Text shown:
The Nokia 4.2 is a Nokia-branded entry-level smartphone developed by HMD Global, running the Android operating system, which was released on 14 May 2019.

Overview 
It features 5.71" 19:9 720x1520 pixels IPS LCD display, an octa-core Qualcomm Snapdragon 439 (12 nm) chipset, a dual-camera 13MP + 2MP setup on the back along with wide-angle 8 MP front camera. The camera of the Nokia 4.2 uses phase detection auto-focus. It comes with a 3,000 mAh battery, which is non-removable.

The Nokia 4.2 has a large screen and thin bezels with a dewdrop notch. The phone has a chin on the bottom with the Nokia logo.

RAM/Storage 
The phone comes with two types of models:

 2GB RAM variant with 16 GB e-MMC 5.1 secondary memory.

Given instruction A:
Please collect every line of the records that contains the string "determined", matching case exactly.

Stored rows:
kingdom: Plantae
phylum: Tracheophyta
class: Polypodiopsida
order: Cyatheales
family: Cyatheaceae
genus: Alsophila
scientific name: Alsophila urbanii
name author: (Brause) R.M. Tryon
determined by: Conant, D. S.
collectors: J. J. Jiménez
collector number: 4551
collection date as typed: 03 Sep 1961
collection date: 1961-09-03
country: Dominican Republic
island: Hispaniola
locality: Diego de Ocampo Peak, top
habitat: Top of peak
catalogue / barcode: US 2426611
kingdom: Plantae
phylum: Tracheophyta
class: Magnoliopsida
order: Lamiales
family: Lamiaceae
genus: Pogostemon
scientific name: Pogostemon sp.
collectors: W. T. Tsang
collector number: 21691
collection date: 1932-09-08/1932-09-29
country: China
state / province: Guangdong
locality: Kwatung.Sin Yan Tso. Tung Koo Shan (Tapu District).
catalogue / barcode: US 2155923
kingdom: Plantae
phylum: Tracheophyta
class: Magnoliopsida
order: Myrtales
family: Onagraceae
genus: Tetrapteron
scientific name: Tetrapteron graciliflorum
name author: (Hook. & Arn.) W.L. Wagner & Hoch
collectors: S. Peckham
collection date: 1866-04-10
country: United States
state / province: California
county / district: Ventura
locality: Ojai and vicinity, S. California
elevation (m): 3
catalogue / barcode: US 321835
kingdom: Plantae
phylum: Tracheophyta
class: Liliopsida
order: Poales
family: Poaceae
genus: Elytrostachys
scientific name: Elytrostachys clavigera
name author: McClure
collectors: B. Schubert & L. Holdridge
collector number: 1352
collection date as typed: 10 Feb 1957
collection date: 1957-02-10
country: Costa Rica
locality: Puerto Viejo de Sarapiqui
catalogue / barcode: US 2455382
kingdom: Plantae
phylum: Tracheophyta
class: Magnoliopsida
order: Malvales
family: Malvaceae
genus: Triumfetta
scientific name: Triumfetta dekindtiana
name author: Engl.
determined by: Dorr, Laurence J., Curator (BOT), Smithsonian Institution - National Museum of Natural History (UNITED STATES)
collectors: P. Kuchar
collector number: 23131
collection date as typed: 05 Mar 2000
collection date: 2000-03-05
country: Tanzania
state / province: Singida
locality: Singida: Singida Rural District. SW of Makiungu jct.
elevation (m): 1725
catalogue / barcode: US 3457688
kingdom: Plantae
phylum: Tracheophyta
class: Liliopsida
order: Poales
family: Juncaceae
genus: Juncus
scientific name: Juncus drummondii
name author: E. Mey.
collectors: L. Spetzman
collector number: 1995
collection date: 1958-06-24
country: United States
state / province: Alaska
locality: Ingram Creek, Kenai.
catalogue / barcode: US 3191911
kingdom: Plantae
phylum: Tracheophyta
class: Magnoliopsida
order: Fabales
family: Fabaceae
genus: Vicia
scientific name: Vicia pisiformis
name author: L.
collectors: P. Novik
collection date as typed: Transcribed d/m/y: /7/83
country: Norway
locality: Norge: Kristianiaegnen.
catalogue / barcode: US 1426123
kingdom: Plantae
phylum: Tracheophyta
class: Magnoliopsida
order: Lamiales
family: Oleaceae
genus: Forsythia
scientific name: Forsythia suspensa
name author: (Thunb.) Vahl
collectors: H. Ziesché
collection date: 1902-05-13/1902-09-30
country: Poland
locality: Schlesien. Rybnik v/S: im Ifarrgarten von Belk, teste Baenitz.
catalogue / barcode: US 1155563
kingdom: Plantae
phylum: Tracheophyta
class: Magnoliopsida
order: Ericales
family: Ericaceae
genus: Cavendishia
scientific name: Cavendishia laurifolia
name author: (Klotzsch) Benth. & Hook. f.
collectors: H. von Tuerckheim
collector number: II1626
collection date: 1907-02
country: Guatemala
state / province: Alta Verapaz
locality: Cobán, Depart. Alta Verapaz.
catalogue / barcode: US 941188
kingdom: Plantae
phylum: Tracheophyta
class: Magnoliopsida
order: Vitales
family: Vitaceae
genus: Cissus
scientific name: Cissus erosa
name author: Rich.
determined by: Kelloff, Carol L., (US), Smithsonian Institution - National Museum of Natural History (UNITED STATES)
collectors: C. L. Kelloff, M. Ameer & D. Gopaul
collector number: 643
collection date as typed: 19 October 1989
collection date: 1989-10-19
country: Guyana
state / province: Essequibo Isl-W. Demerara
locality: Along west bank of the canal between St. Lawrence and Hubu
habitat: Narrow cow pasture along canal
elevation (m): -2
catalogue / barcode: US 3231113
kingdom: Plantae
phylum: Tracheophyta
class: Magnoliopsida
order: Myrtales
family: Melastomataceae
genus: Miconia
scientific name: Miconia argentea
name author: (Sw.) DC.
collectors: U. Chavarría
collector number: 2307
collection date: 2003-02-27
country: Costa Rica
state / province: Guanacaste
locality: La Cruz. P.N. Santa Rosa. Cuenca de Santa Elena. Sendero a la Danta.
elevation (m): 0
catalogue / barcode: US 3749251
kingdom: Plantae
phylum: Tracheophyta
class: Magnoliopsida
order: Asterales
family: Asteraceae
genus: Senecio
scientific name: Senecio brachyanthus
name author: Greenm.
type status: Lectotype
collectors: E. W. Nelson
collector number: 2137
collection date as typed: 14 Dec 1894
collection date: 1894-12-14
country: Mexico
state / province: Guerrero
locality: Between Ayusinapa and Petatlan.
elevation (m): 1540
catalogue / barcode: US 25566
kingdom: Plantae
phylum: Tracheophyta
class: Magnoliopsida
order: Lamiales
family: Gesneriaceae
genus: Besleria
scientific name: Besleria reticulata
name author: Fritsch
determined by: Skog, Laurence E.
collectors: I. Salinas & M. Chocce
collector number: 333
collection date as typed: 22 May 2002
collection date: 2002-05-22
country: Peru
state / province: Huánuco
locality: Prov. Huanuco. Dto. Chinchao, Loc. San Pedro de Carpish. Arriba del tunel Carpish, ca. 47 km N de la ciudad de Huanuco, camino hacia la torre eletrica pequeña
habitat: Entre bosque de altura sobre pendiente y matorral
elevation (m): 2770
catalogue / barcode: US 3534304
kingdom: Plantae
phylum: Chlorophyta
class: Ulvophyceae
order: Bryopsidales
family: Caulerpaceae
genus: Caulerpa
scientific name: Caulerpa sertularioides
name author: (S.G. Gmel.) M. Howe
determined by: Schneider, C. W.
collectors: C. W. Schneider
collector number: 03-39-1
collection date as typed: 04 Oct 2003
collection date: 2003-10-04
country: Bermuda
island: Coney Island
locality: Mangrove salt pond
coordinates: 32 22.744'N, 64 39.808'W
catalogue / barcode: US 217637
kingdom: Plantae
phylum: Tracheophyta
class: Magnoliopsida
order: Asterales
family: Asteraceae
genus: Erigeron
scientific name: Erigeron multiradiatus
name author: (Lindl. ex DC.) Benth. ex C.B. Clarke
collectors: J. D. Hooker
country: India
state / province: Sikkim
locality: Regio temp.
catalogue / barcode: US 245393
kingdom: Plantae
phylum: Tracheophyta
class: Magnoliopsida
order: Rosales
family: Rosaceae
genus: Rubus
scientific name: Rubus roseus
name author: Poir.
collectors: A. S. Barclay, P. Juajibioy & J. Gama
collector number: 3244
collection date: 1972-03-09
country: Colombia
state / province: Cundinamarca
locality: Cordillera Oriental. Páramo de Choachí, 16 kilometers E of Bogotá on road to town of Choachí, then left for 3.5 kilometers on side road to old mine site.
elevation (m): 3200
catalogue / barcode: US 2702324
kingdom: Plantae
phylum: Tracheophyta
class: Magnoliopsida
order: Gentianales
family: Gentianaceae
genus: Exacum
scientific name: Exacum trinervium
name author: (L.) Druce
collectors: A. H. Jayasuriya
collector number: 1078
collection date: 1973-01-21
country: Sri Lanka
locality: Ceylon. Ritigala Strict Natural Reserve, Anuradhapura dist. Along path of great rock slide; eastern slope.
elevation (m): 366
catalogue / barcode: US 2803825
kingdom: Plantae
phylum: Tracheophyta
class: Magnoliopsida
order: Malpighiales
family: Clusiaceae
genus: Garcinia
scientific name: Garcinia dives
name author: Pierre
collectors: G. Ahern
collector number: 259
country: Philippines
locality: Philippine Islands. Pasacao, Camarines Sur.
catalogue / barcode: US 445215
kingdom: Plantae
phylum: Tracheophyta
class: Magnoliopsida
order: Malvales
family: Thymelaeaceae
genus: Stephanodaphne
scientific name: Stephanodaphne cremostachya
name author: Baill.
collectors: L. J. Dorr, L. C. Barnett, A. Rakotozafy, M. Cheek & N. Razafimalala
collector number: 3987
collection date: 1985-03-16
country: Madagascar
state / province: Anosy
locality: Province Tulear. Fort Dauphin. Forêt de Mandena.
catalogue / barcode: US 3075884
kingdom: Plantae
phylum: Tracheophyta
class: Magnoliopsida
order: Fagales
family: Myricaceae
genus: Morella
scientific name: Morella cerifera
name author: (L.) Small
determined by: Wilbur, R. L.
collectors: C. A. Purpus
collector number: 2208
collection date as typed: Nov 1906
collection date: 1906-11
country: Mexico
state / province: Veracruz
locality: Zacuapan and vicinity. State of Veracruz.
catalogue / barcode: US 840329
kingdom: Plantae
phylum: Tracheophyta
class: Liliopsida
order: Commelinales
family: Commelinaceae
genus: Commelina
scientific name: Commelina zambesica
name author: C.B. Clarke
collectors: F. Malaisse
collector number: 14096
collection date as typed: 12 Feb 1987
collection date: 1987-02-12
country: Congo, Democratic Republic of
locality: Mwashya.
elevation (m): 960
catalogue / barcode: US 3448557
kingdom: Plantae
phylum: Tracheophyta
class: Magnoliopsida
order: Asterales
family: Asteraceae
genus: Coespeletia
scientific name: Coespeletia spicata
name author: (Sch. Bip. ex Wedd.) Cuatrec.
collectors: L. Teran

Given instruction B:
Rewrite the Nokia 4.2 text from "The Nokia 4.2 is" to "which is non-removable.", swapping "octa-core" for "quad-core".

Task output A:
determined by: Conant, D. S.
determined by: Dorr, Laurence J., Curator (BOT), Smithsonian Institution - National Museum of Natural History (UNITED STATES)
determined by: Kelloff, Carol L., (US), Smithsonian Institution - National Museum of Natural History (UNITED STATES)
determined by: Skog, Laurence E.
determined by: Schneider, C. W.
determined by: Wilbur, R. L.

Task output B:
The Nokia 4.2 is a Nokia-branded entry-level smartphone developed by HMD Global, running the Android operating system, which was released on 14 May 2019.

Overview 
It features 5.71" 19:9 720x1520 pixels IPS LCD display, an quad-core Qualcomm Snapdragon 439 (12 nm) chipset, a dual-camera 13MP + 2MP setup on the back along with wide-angle 8 MP front camera. The camera of the Nokia 4.2 uses phase detection auto-focus. It comes with a 3,000 mAh battery, which is non-removable.